村中の家をまわって、隠れている者達を連れ出すためであろう。
「どうか、おとなしく兵の指示にしたがって、ここに集まってきてほしい」
青年の武者は続けた。
「抵抗しなければ危害をくわえない!」
家家に向かった兵達も同じことを叫びながら家をのぞいている。
たしかに、兵達はやさしく村人達を外に連れ出し、丁寧にいざなうように皆をこちらへ連れてくる。
――まずいな。
と星は思った。
対応は優しいが、ようは残っている村人達を人質にするつもりなのだ。
――どうする。
しばらく様子をみるか、それとも、あの部隊長と見える青年武者を倒すか。
やるなら今だ。
兵達の大半は上ノ原じゅうに散って、部隊長の周りは手薄で、数人の護衛しかいない。
村人達はどうしていいのかわからないのだろう、兵達に命じられるまま、隠れていた家から出てきて、ぞろぞろとこっちへと近づいてくる。

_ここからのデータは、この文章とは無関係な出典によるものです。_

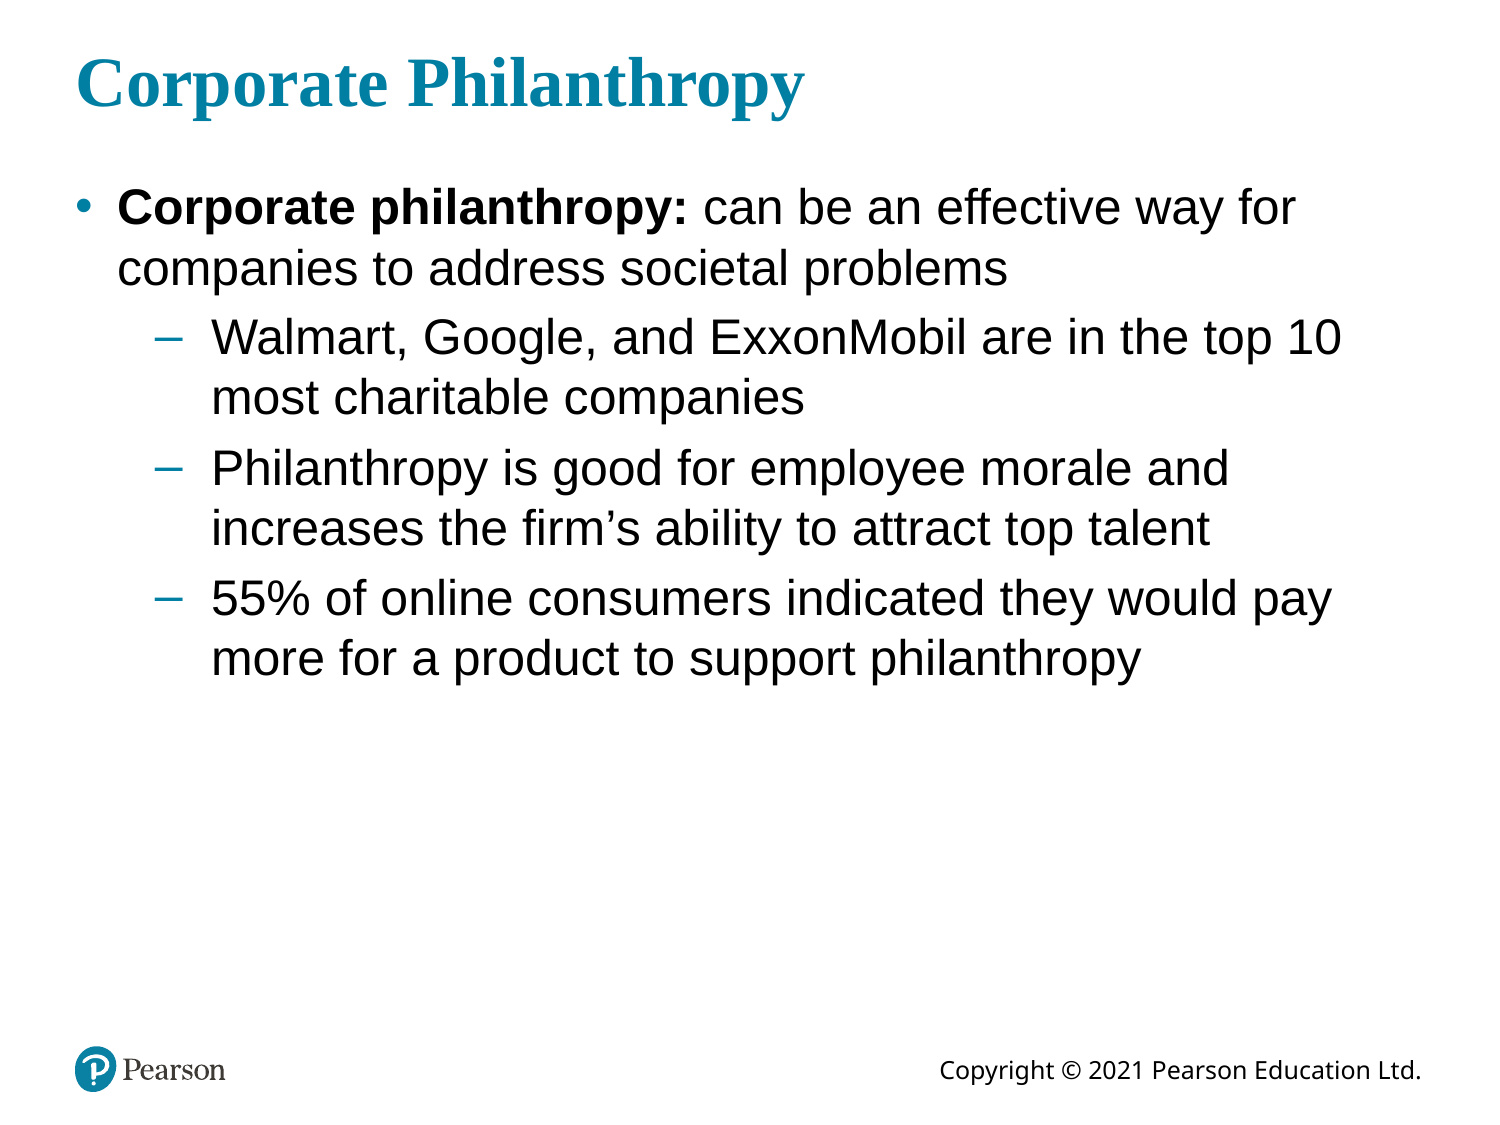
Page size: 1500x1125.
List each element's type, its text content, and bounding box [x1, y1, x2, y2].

青年武者は、村人に威圧感をあたえないようにするためだろう、馬から降りて、近づいてくる村人達をにこやかな笑顔で出迎えようとしている。
――やはり今だ。
星は駈けた。
棚田のあぜ道を、
青年武者、碓井貞光がはっと気づいた時には、星の姿はすでに十メートルほどにも近づいていた。
星が短刀をかざした。
この距離ならば、投げた短刀はかならず敵の首に突き刺さる。
短刀が虚空を斬り裂いて、貞光の喉元目がけて飛んだ。
が、貞光の太刀が鞘走り、ひらりと蝶が舞うようにひらめくと、短刀が跳ね飛ばされた。
「まだ!」
星はもう一本の短刀を抜いて、貞光にぶつかっていく。
貞光は振るった太刀を燕返しに返して、走り寄る白い影に打ちおろした。
太刀は、星の左肩から胸元までざっくりと喰い込んでとまった。
星のかぶっていたマントが風に飛ばされた。
「しまった、女であったか!?」貞光が驚愕した。
星は、膝から砕けるようにして地面に倒れ落ちた。
不思議と、死ぬ恐怖がなかった。
悪い人生ではなかったと思う。
盗賊に育てられ、生きがいといえば歌を唄うことぐらいであった。
朱天組に加わってからは、皆の伴奏に合わせて歌った。
そして、観衆の喝采を浴びた。
それは、たまらなく甘美で、たまらなく心地よく、心が温かいものにつつまれた。
金時との恋は一時で終わってしまった。
それでも、燃えるような想いを男にぶつけることができた。
――いい人生だった。
そんなふうに星は思った。
星の顔には笑みが浮かんでいる。